Thursday, October 9, 2014

Reading vs Searching a Digitized Text

Interesting take on the digitization of texts in a recent article by Ryan Szpiech. A few extracts:

"David A. Bell in his article “The Bookless Future” began to muse about the “dangers” of text searching:
Reading in this strategic, targeted manner can feel empowering. Instead of surrendering to the organizing logic of the book you are reading, you can approach it with your own questions and glean precisely what you want from it. You are the master, not some dead author. And this is precisely where the greatest dangers lie, because when reading, you should not be the master. Information is not knowledge, searching is not reading; and surrendering to the organizing logic of a book is, after all, the way one learns.

[...] To view the text according to parameters defined by precise and limiting search terms is not simply to see only a fraction of the whole. (When, in fact, have we ever seen anything but a fraction of the whole?) Rather, as all text is transformed into data, the categories by which meaning is sifted and interpreted become narrower and more rigid. This changes the experience of the reader by limiting a priori the possible results, turning all books into reference books. The effects produced by this divide between reading and searching are impoverishing. David Levy already lamented in 2001, “We are now so oriented toward information-seeking and use that we have increasingly become blind to other, equally important dimensions of reading.” [...]

The reductive reading of a digital world, one in which text has become mechanically searchable, is a reading mediated principally through data. In an obvious way, this encourages a superficial engagement with writing and its significance, one directed at primary meaning rather than secondary or implied meaning, and one guided necessarily by selectiveness rather than completeness and by preconceived logical categories rather than creative intuitions developed at the moment of reading.
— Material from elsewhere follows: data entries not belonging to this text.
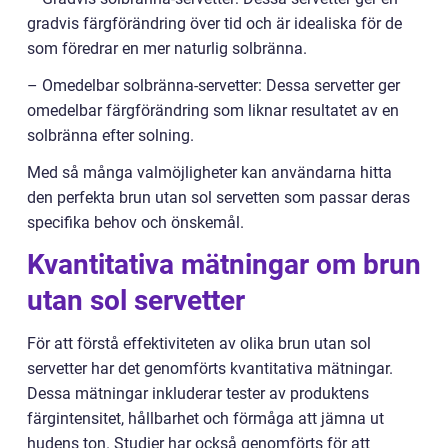
gradvis färgförändring över tid och är idealiska för de
som föredrar en mer naturlig solbränna.
– Omedelbar solbränna-servetter: Dessa servetter ger
omedelbar färgförändring som liknar resultatet av en
solbränna efter solning.
Med så många valmöjligheter kan användarna hitta
den perfekta brun utan sol servetten som passar deras
specifika behov och önskemål.
Kvantitativa mätningar om brun
utan sol servetter
För att förstå effektiviteten av olika brun utan sol
servetter har det genomförts kvantitativa mätningar.
Dessa mätningar inkluderar tester av produktens
färgintensitet, hållbarhet och förmåga att jämna ut
hudens ton. Studier har också genomförts för att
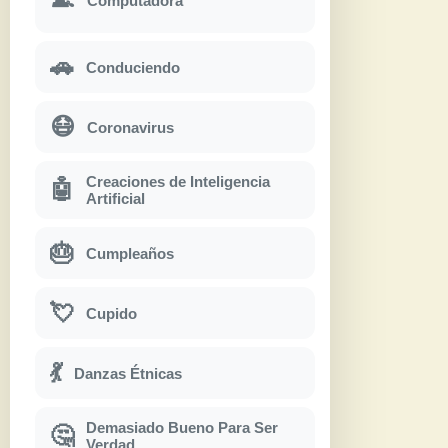
Computadora
🚗
Conduciendo
😷
Coronavirus
Creaciones de Inteligencia
🤖
Artificial
🎂
Cumpleaños
💘
Cupido
💃
Danzas Étnicas
Demasiado Bueno Para Ser
🤔
Verdad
The ossification of the categories of textual meaning necessarily eliminates the free and creative association characteristic of human thought, and yet it is such association that for me yields the intellectual benefits and the aesthetic pleasure of reading. Technology can produce larger and more elaborate data sets, but it cannot mimic the tangled and unexpected byways of insight and intuition. [...]

Just as Google Books does not simply strive to augment the reading of a book but to actually replace the reader’s book with the searcher’s book, so the ultimate goal of digital editions and digital facsimiles, I believe, is not only to reflect the “original,” to “capture” or “recapture” it, but to effectively replace it with a better image of itself. Whereas philology, the study of language history through texts, creates (like fetishism) a “desire for presence,” digital philology creates a simulacrum or iconic replacement for this presence. The injunction from Kings against graven images rings in my ears, and I choose a fetishism of the frail human object over an idolatry of the power of the machine."